----- Provided passage

In [None]:
import polars as pl
import polars.selectors as cs
from polars_ds.pipeline import Pipeline, Blueprint

# Builtin Pipeline Functions

To run this demo: pip install polars_ds>=0.4.5

In [None]:
df = pl.read_parquet("../examples/dependency.parquet")
df.head()

In [None]:
df.select(
    pl.col("Loan_Period").null_count()
)

In [None]:
df.shape

In [None]:
import os

os.environ["POLARS_VERBOSE"] = "1"

In [None]:
import polars_ds as pds

df.select(
    pds.query_lstsq("Var1", "Existing_EMI", target = "Loan_Period", skip_null=True)
)

In [None]:
# Create a blueprint first. 
# A blueprint is a plan for a pipeline. No hard work will be done until the blueprint is materialized, which
# is when the tranforms are fitted (e.g. scale learns the mean and std from base data)
# If target is specified for the blueprint, target will be excluded from all transformations that require a fit,
# and target will be auto-filled if the transformation requires a target field and when no target field is explicitly given.

bp = (
    Blueprint(df, name = "example", target = "approved") # You can optionally put target of the ML model here
    # Select only the columns we need
    .lowercase() # lowercase all columns
    .select(cs.numeric() | cs.by_name(["gender", "employer_category1", "city_category"]))
    # explicitly put target, since this is not the target for prediction. 
    # Use a linear regression with x1 = var1, x2=existing_emi to predict missing values in loan_period
    .linear_impute(features = ["var1", "existing_emi"], target = "loan_period")

----------

__Exercise tasks__
1. Reproduce the stretch of the polars_ds pipeline notebook from "# If target" through "target for prediction.".
2. In the polars_ds pipeline notebook, at what point are the transforms of a blueprint fitted?
3. Write the next part of the polars_ds pipeline notebook, picking up after its last line.
The rows after this notebook can be left aside.

----- Provided information

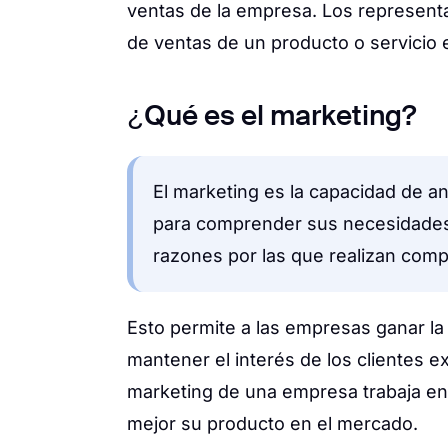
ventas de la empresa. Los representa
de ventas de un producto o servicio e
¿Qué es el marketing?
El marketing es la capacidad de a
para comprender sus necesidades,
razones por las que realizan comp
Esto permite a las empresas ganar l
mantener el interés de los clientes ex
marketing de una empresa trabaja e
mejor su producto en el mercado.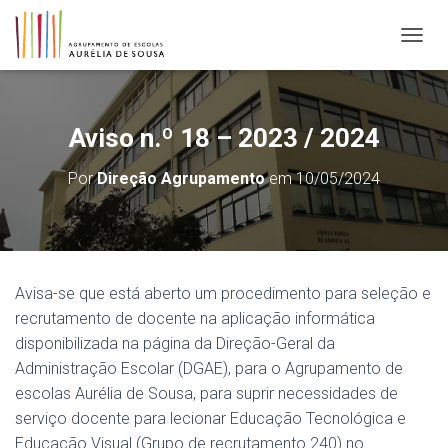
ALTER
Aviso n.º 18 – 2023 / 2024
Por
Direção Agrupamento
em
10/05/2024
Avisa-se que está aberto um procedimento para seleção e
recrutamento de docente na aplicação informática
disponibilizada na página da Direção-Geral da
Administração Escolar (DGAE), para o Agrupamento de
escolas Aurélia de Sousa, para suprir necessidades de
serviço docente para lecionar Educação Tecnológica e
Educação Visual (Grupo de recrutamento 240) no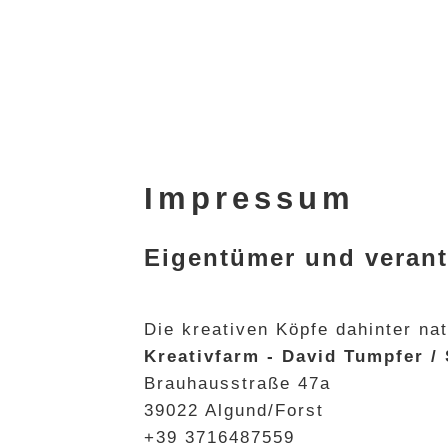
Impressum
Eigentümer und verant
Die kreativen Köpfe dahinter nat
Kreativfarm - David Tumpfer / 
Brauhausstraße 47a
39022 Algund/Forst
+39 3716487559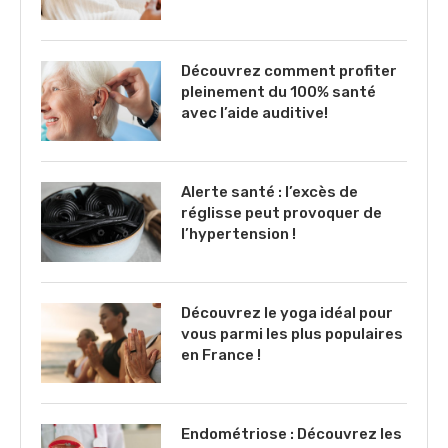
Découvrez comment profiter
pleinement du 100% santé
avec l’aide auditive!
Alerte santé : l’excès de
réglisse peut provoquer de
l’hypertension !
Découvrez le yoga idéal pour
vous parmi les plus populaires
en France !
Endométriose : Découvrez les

----------
----- Provided information

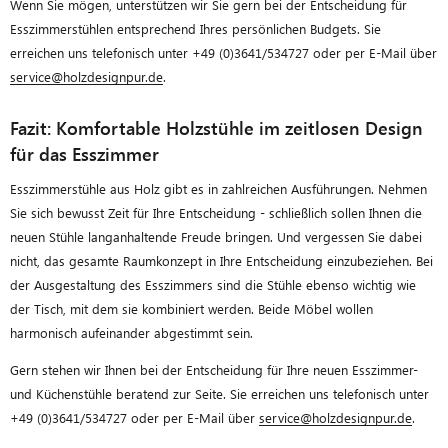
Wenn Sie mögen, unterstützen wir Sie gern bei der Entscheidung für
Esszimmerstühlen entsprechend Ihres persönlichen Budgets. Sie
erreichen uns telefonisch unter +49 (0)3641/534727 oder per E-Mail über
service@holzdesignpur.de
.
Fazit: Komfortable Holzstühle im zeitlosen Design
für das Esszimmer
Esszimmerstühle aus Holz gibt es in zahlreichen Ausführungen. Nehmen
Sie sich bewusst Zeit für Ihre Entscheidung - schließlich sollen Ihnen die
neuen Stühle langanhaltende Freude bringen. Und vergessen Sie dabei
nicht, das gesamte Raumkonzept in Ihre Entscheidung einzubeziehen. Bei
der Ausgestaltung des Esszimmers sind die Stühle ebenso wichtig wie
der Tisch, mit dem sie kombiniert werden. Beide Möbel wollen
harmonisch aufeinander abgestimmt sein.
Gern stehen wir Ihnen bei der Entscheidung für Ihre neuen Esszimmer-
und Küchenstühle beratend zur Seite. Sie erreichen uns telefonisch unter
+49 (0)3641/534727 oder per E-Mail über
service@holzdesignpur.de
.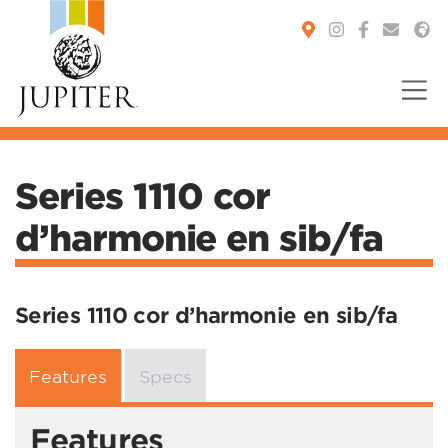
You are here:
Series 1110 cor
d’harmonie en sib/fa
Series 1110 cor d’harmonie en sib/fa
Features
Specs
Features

----------
----- Provided information

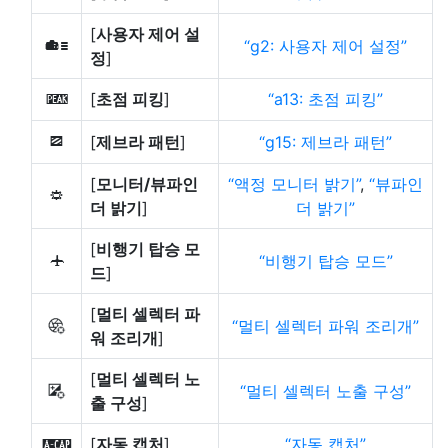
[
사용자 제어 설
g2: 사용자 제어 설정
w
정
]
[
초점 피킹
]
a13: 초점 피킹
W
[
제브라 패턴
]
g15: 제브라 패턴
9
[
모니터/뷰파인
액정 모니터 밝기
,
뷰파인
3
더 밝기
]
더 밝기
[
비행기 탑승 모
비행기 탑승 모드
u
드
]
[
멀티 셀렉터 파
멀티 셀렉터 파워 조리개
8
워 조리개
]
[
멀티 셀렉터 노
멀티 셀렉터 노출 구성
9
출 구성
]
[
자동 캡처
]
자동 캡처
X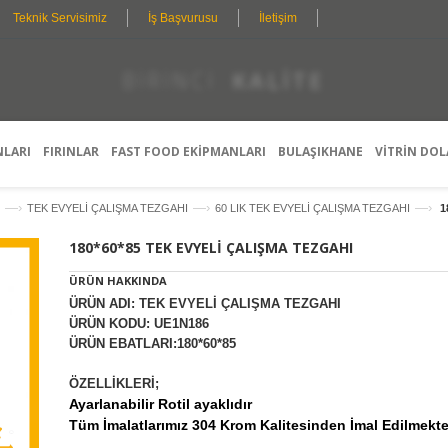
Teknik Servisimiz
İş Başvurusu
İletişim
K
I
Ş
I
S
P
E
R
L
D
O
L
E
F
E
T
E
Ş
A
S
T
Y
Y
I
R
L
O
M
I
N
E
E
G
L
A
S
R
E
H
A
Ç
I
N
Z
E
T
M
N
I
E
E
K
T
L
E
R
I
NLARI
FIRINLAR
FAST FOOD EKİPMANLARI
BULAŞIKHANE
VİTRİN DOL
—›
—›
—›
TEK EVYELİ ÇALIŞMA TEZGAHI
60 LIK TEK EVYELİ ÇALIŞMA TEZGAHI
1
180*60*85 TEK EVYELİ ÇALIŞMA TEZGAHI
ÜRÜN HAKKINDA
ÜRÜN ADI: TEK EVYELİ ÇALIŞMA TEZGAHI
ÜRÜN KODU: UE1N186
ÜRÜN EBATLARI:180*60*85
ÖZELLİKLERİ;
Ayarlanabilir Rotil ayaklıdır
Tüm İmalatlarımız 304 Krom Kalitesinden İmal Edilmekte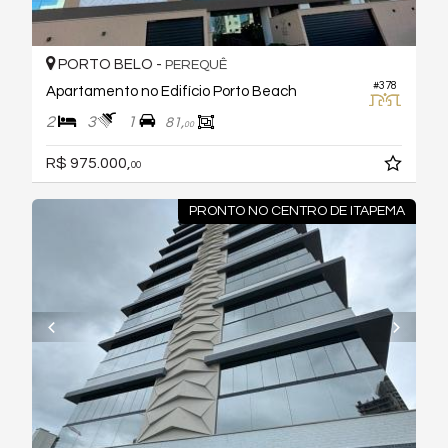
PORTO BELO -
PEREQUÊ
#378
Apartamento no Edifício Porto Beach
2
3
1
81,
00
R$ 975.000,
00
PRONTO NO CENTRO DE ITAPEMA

----------

__Answers by item number__
1.
# If target is specified for the blueprint, target will be excluded from all transformations that require a fit,
# and target will be auto-filled if the transformation requires a target field and when no target field is explicitly given.

bp = (
    Blueprint(df, name = "example", target = "approved") # You can optionally put target of the ML model here
    # Select only the columns we need
    .lowercase() # lowercase all columns
    .select(cs.numeric() | cs.by_name(["gender", "employer_category1", "city_category"]))
    # explicitly put target, since this is not the target for prediction.

2. When the blueprint is materialized.

3.
    .impute(["existing_emi"], method = "median")
    .append_expr( # generate some features
        pl.col("existing_emi").log1p().alias("existing_emi_log1p"),
        pl.col("loan_amount").log1p().alias("loan_amount_log1p"),
        pl.col("loan_amount").sqrt().alias("loan_amount_sqrt"),
    )
    .scale( # target is numerical, but will be excluded automatically because bp is initialzied with a target
        cs.numeric().exclude(["var1", "existing_emi_log1p"]), method = "standard"
    ) # Scale the columns up to this point. The columns below won't be scaled
    .append_expr(
        # Add missing flags
        pl.col("employer_category1").is_null().cast(pl.UInt8).alias("employer_category1_is_missing")
    )
    .one_hot_encode("gender", drop_first=True)
    .woe_encode("city_category") # No need to specify target because we initialized bp with a target
    .target_encode("employer_category1", min_samples_leaf = 20, smoothing = 10.0) # same as above
)

print(bp)

In [None]:
# Materialize the blueprint
pipe:Pipeline = bp.materialize()
# Text representation of the pipeline
pipe

In [None]:
df_transformed = pipe.transform(df)
df_transformed.head()

# Serialization Methods

Pickle + JSON support.

In [None]:
import pickle
# The pipe object can be pickled
with open("pipe.pickle", "wb") as f:
    pickle.dump(pipe, f)

In [None]:
with open("pipe.pickle", "rb") as f:
    pipe2 = pickle.load(f)

pipe2

In [None]:
df_transformed_2 = pipe2.transform(df)
df_transformed_2

In [None]:
from polars.testing import assert_frame_equal
# True
assert_frame_equal(df_transformed, df_transformed_2)

In [None]:
# To save the pipeline as JSON

pipe.to_json("test.json")
pipe3 = Pipeline.from_json("test.json")
# True
assert_frame_equal(df_transformed, pipe3.transform(df))

# Custom Tranformations in Pipeline

Need version >= v0.4.6 (Not released yet)

In [None]:
df = pl.read_parquet("../examples/dependency.parquet")
df.head()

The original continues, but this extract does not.